Its hartening to see americans acknowledging and being proud of their (British) heritage. Its not something you see in the MSM. Report
My favs are Carbonnade Flamande, beef stewed with onions and beer. I have not made it in a while since my family does not care for it. My others come from my husband of 35 yrs family. Cabbage rolls-I use no sodium added tomatoe products and turkey keilbasi as well as low sodium bacon strips. I also love Chicken paprikash, but I haven't worked on that recipe to much-it is a family favorite. Report
I make a large Shepherd's Pie when cooking for 8 of us and I use half ground beef (93% lean) and half lean ground turkey with lots of vegetables and figure it is a wonderful way to get veggies into the kids - as they all love it! Report
My favorite is stuffed cabbage (golabki) which is a Polish dish. I make it with either 95% lean sirloin and pork or ground turkey, and add celery, onion, and sometimes add shredded carrots. The sauce is made from tomato soup and butter which isn't the healthiest, but it's very tasty and the leftovers are even better. Report
Sounds yummy. I'll have to try it. Report
I'm an Appalachian-American and I suppose that the closest thing to a "national meal" we would have would be brown beans, corn bread and fried potatoes. I dislike all three. (Shhhh don't tell anybody - they might kick me out). Report
We have been making shepherd's pie, here for years in Canada. I make mine with ground beef. there are a lot of different recipes. thanks for yours. Report
Southern cuisine which is fattening! Hard to make lighter versions without losing the great taste. Grandma rolls...just relish and I eat them at thanksgiving and Christmas. Report
My heritage is British and Dutch on both sides. Mom used to make a kidney stew to die for. Dad's specialty was stove-top frittatas, usually made with leftovers. My comfort food is chili! Don't know where that came from. ;-) Report
Humm - well I must agree with PWINCESSEMILY - its "different" but I can see why - the health benefits are obvious!!
My favourite English food (yep I was from UK way back) Yorkshire Pudding served with a good old beef rib roast!! But Yorkshire Pudding has defeated me for a make over!!
I'm English. I live in London. I don't mean to be critical but I dislike misrepresentation, and that recipe is not like any Cottage Pie recipe I have ever seen here! It shouldn't have chilli in it or be tomato based. And while it can be made with a variety of vegetables I am perplexed at corn. Seriously? Report
I was raised in England and there are many foods i miss like Branston Pickle, Sausage Rolls Mince Pies and my favourite Steak and Kidney Pudding! Luckily there is the British Peddler in Gulf Shores where i can stock up especially around Christmas time!! Report
Sheperds pie and home made rolls,my Gram taught us yum ! Report
My family is primarily Polish, which means kapusta and pierogi and OF COURSE paczki, especially this time of year. Serve that with a nice stiff brew and it's not exactly the healthiest option! LOL! There are some redeeming qualities, like braised red cabbage :) Report
I am Korean-American, second generation. I love Korean food but for me, it's hard to eat in moderation. Korean dishes also always revolve around glutinous white rice or noodles and the side dishes are always sodium-rich. I don't ever prepare it - it's laborious and time consuming.

# Work to be completed
In the comments on heritage dishes, what is Carbonnade Flamande described as? The rows have nothing to do with this.

# Entries
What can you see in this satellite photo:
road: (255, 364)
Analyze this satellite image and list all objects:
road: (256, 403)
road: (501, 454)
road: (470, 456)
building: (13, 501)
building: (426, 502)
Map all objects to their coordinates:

---

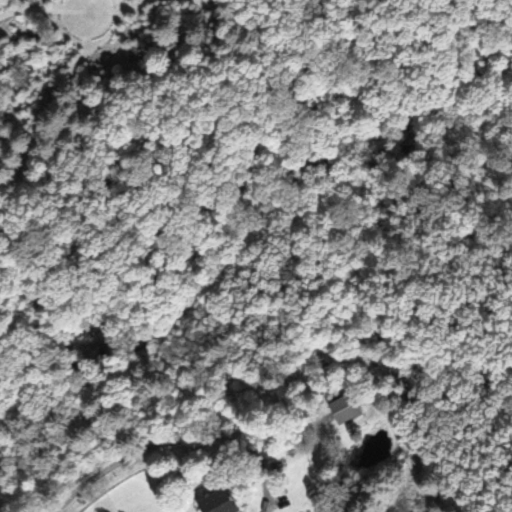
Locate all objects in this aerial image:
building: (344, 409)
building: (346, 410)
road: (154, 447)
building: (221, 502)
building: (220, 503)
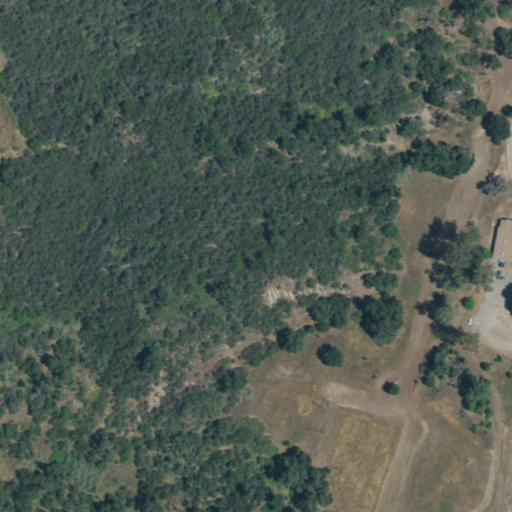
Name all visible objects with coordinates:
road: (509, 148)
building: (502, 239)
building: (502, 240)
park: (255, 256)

==

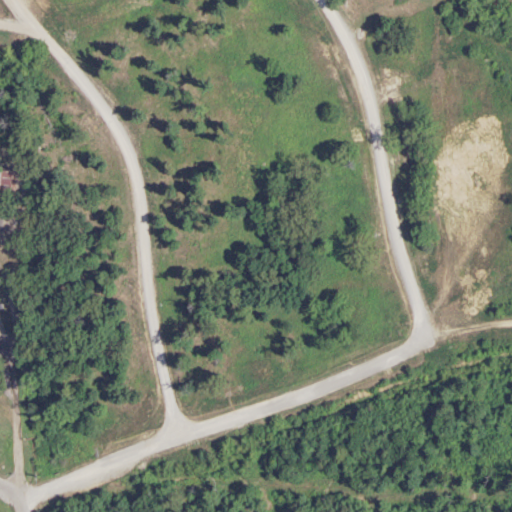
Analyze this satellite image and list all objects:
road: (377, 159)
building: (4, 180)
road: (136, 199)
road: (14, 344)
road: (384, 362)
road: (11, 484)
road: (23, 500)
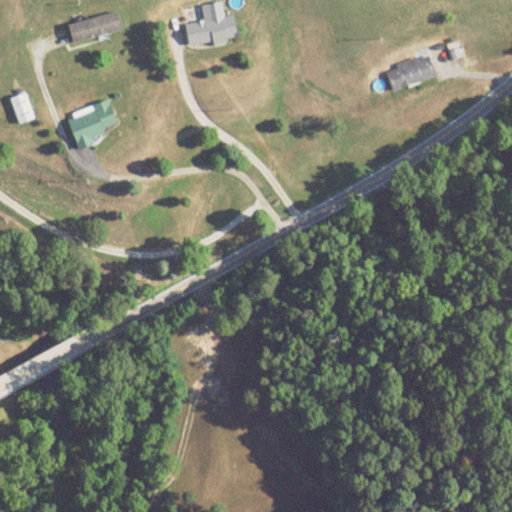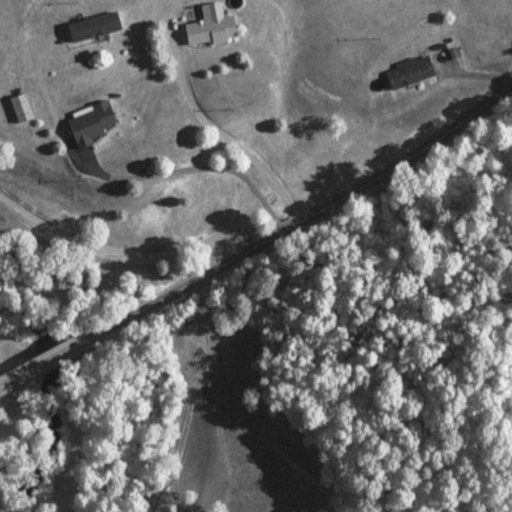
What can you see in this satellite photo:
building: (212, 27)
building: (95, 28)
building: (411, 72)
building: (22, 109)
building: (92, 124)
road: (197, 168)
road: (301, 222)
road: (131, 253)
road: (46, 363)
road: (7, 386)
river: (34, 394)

# Finished answer
Beef stewed with onions and beer.